= INPUT RECORDS =
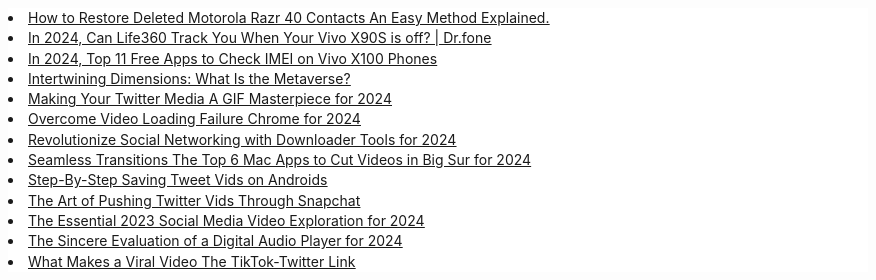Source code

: <li><a href="https://blog-min.techidaily.com/how-to-restore-deleted-motorola-razr-40-contacts-an-easy-method-explained-by-fonelab-android-recover-contacts/"><u>How to Restore Deleted Motorola Razr 40 Contacts  An Easy Method Explained.</u></a></li>
<li><a href="https://review-topics.techidaily.com/in-2024-can-life360-track-you-when-your-vivo-x90s-is-off-drfone-by-drfone-virtual-android/"><u>In 2024, Can Life360 Track You When Your Vivo X90S is off? | Dr.fone</u></a></li>
<li><a href="https://sim-unlock.techidaily.com/in-2024-top-11-free-apps-to-check-imei-on-vivo-x100-phones-by-drfone-android/"><u>In 2024, Top 11 Free Apps to Check IMEI on Vivo X100 Phones</u></a></li>
<li><a href="https://facebook.techidaily.com/intertwining-dimensions-what-is-the-metaverse/"><u>Intertwining Dimensions: What Is the Metaverse?</u></a></li>
<li><a href="https://twitter-videos.techidaily.com/making-your-twitter-media-a-gif-masterpiece-for-2024/"><u>Making Your Twitter Media A GIF Masterpiece for 2024</u></a></li>
<li><a href="https://twitter-videos.techidaily.com/overcome-video-loading-failure-chrome-for-2024/"><u>Overcome Video Loading Failure  Chrome for 2024</u></a></li>
<li><a href="https://facebook-video-recording.techidaily.com/revolutionize-social-networking-with-downloader-tools-for-2024/"><u>Revolutionize Social Networking with Downloader Tools for 2024</u></a></li>
<li><a href="https://extra-skills.techidaily.com/seamless-transitions-the-top-6-mac-apps-to-cut-videos-in-big-sur-for-2024/"><u>Seamless Transitions  The Top 6 Mac Apps to Cut Videos in Big Sur for 2024</u></a></li>
<li><a href="https://twitter-videos.techidaily.com/step-by-step-saving-tweet-vids-on-androids/"><u>Step-By-Step  Saving Tweet Vids on Androids</u></a></li>
<li><a href="https://twitter-videos.techidaily.com/the-art-of-pushing-twitter-vids-through-snapchat/"><u>The Art of Pushing Twitter Vids Through Snapchat</u></a></li>
<li><a href="https://twitter-videos.techidaily.com/the-essential-2023-social-media-video-exploration-for-2024/"><u>The Essential 2023 Social Media Video Exploration for 2024</u></a></li>
<li><a href="https://digital-screen-recording.techidaily.com/the-sincere-evaluation-of-a-digital-audio-player-for-2024/"><u>The Sincere Evaluation of a Digital Audio Player for 2024</u></a></li>
<li><a href="https://twitter-videos.techidaily.com/what-makes-a-viral-video-the-tiktok-twitter-link/"><u>What Makes a Viral Video  The TikTok-Twitter Link</u></a></li>
</ul></div>
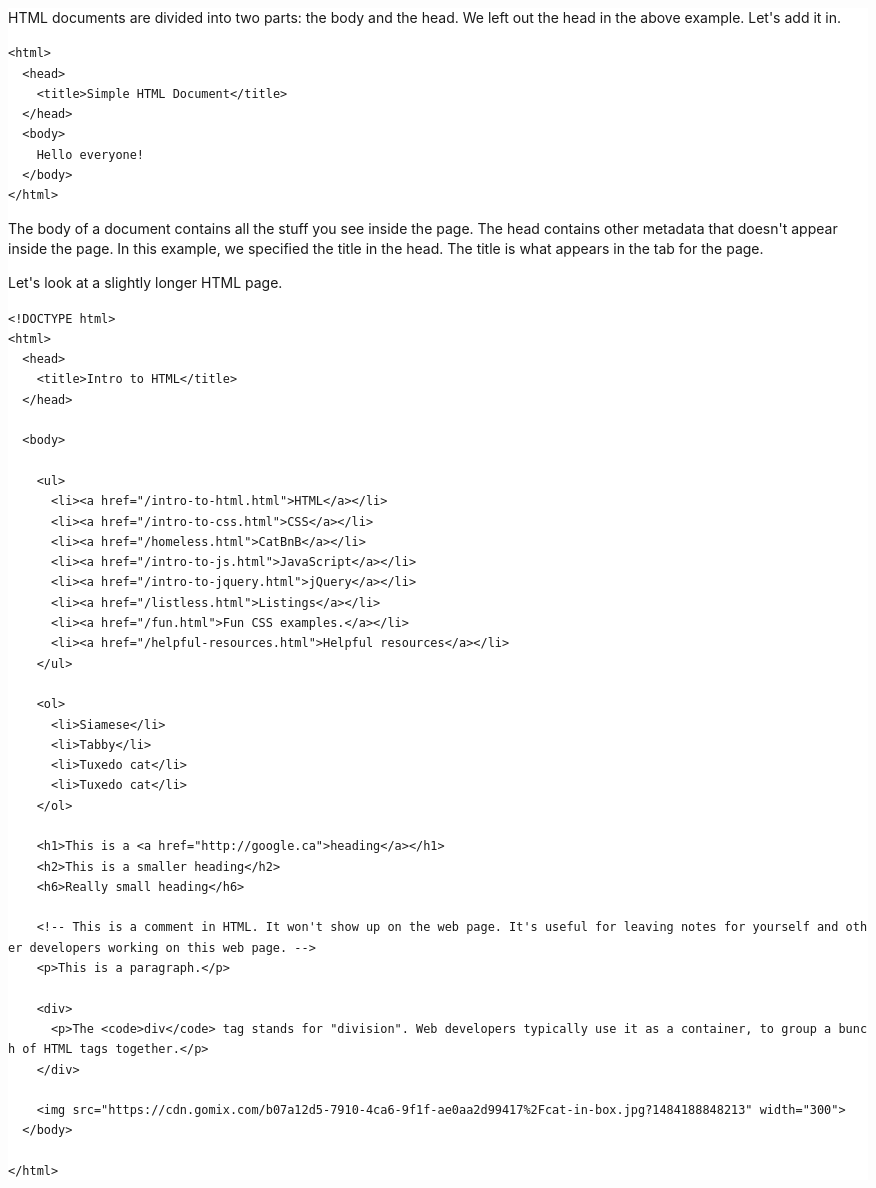 HTML documents are divided into two parts: the body and the head. We left out the head in the above example. Let's add it in.

```
<html>
  <head>
    <title>Simple HTML Document</title>
  </head>
  <body>
    Hello everyone!
  </body>
</html>
```

The body of a document contains all the stuff you see inside the page. The head contains other metadata that doesn't appear inside the page. In this example, we specified the title in the head. The title is what appears in the tab for the page.

Let's look at a slightly longer HTML page.

```
<!DOCTYPE html>
<html>
  <head>
    <title>Intro to HTML</title>
  </head>
  
  <body>
    
    <ul>
      <li><a href="/intro-to-html.html">HTML</a></li>
      <li><a href="/intro-to-css.html">CSS</a></li>
      <li><a href="/homeless.html">CatBnB</a></li> 
      <li><a href="/intro-to-js.html">JavaScript</a></li>
      <li><a href="/intro-to-jquery.html">jQuery</a></li>
      <li><a href="/listless.html">Listings</a></li>
      <li><a href="/fun.html">Fun CSS examples.</a></li>
      <li><a href="/helpful-resources.html">Helpful resources</a></li>
    </ul>
    
    <ol>
      <li>Siamese</li>
      <li>Tabby</li>
      <li>Tuxedo cat</li>
      <li>Tuxedo cat</li>
    </ol>
    
    <h1>This is a <a href="http://google.ca">heading</a></h1>
    <h2>This is a smaller heading</h2>
    <h6>Really small heading</h6>
    
    <!-- This is a comment in HTML. It won't show up on the web page. It's useful for leaving notes for yourself and other developers working on this web page. -->
    <p>This is a paragraph.</p>
    
    <div>
      <p>The <code>div</code> tag stands for "division". Web developers typically use it as a container, to group a bunch of HTML tags together.</p>
    </div>
    
    <img src="https://cdn.gomix.com/b07a12d5-7910-4ca6-9f1f-ae0aa2d99417%2Fcat-in-box.jpg?1484188848213" width="300">
  </body>
  
</html>
```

= EXERCISE =
In the records, find every line that has the string "developers" and copy it.

= SOLUTION TO THIS TASK =
    <!-- This is a comment in HTML. It won't show up on the web page. It's useful for leaving notes for yourself and other developers working on this web page. -->
      <p>The <code>div</code> tag stands for "division". Web developers typically use it as a container, to group a bunch of HTML tags together.</p>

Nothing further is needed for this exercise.